A multi-million-dollar deal has been made between two organisations to develop bioprinted tissues that could help treat the root causes of diabetes on a cellular level.

Novo Nordisk is contributing hundreds of millions of dollars towards helping Aspect Biosystems develop the bioprinted diabetes treatment.

Existing diabetes treatments from Novo Nordisk focus primarily on injected insulins and other medications, such as the semaglutide and Ozempic. The organisation also provides insulin pen technologies which make injecting insulin easier. Put simply, Aspects bioprinting software is a 3D printer for tissue therapeutics to target a health condition at the root.

The printer combines therapeutic cells and other biomaterials to create new tissues that can be surgically implanted.

The agreement involves Novo Nordisk committing $75 million to Aspect in upfront payments, research funding and a convertible note investment.

According to Novo Nordisk: “Aspect is also eligible to receive up to 650 million dollars in future development, regulatory, commercial and sales milestone payments per product, as well as tiered royalties on future product sales.”
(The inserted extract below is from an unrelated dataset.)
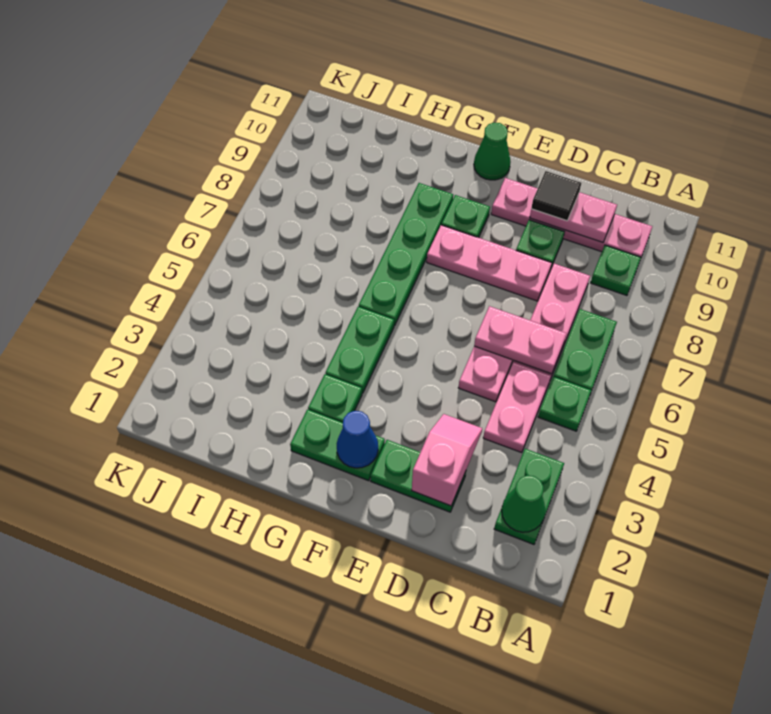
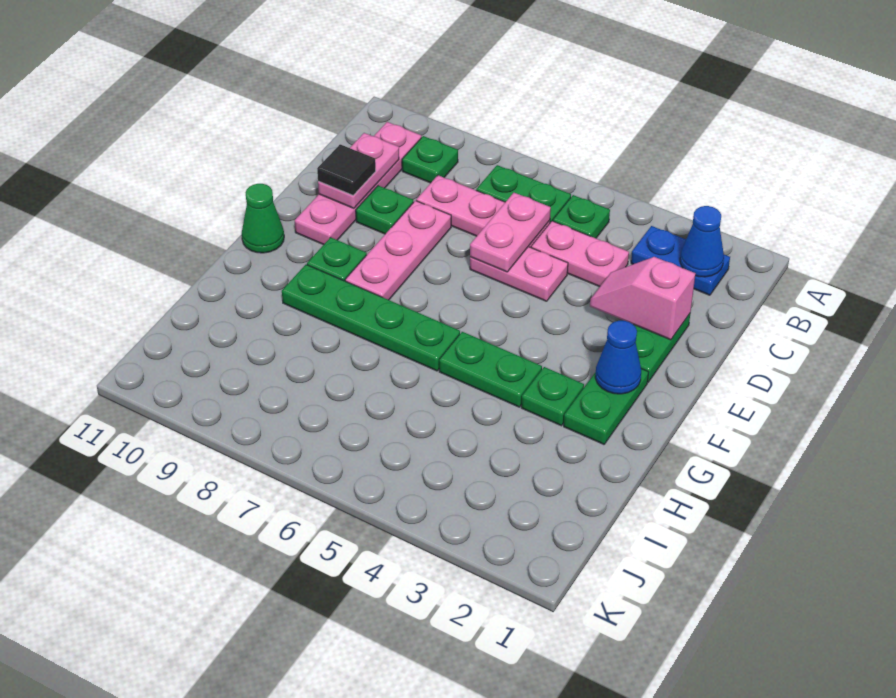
green plate B2:B3 level 1 -> blue plate B2:B3 level 1
green cone B2 level 2 -> blue cone B2 level 2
As four possible obesity and/or diabetes product lines have been agreed upon, Aspect could collect up to $2.675 billion from Novo Nordisk as part of the deal.

The partnership between the two organisations combines Novo Nordisk’s ability to alter stem cells to fit certain biological needs and its large-scale manufacturing resources with Aspects bioprinting technology to create new treatments.

Jacob Sten Petersen, corporate vice president of Cell Therapy R&D, Novo Nordisk, said: “Novo Nordisk has built strong capabilities when it comes to producing functional and highly pure therapeutic replacement cells at the highest quality and at scale.

“Collaborating with Aspect Biosystems adds an important component to our strategy to develop comprehensive cell therapy products. We are excited to co-develop solutions for cell therapy delivery that could lead to life-changing treatments for those living with a serious chronic disease.”

The initial focus of the partnership will be on developing bioprinted tissue therapeutics for people living with type 1 diabetes which will help them maintain normal blood glucose levels without the need for immunosuppression.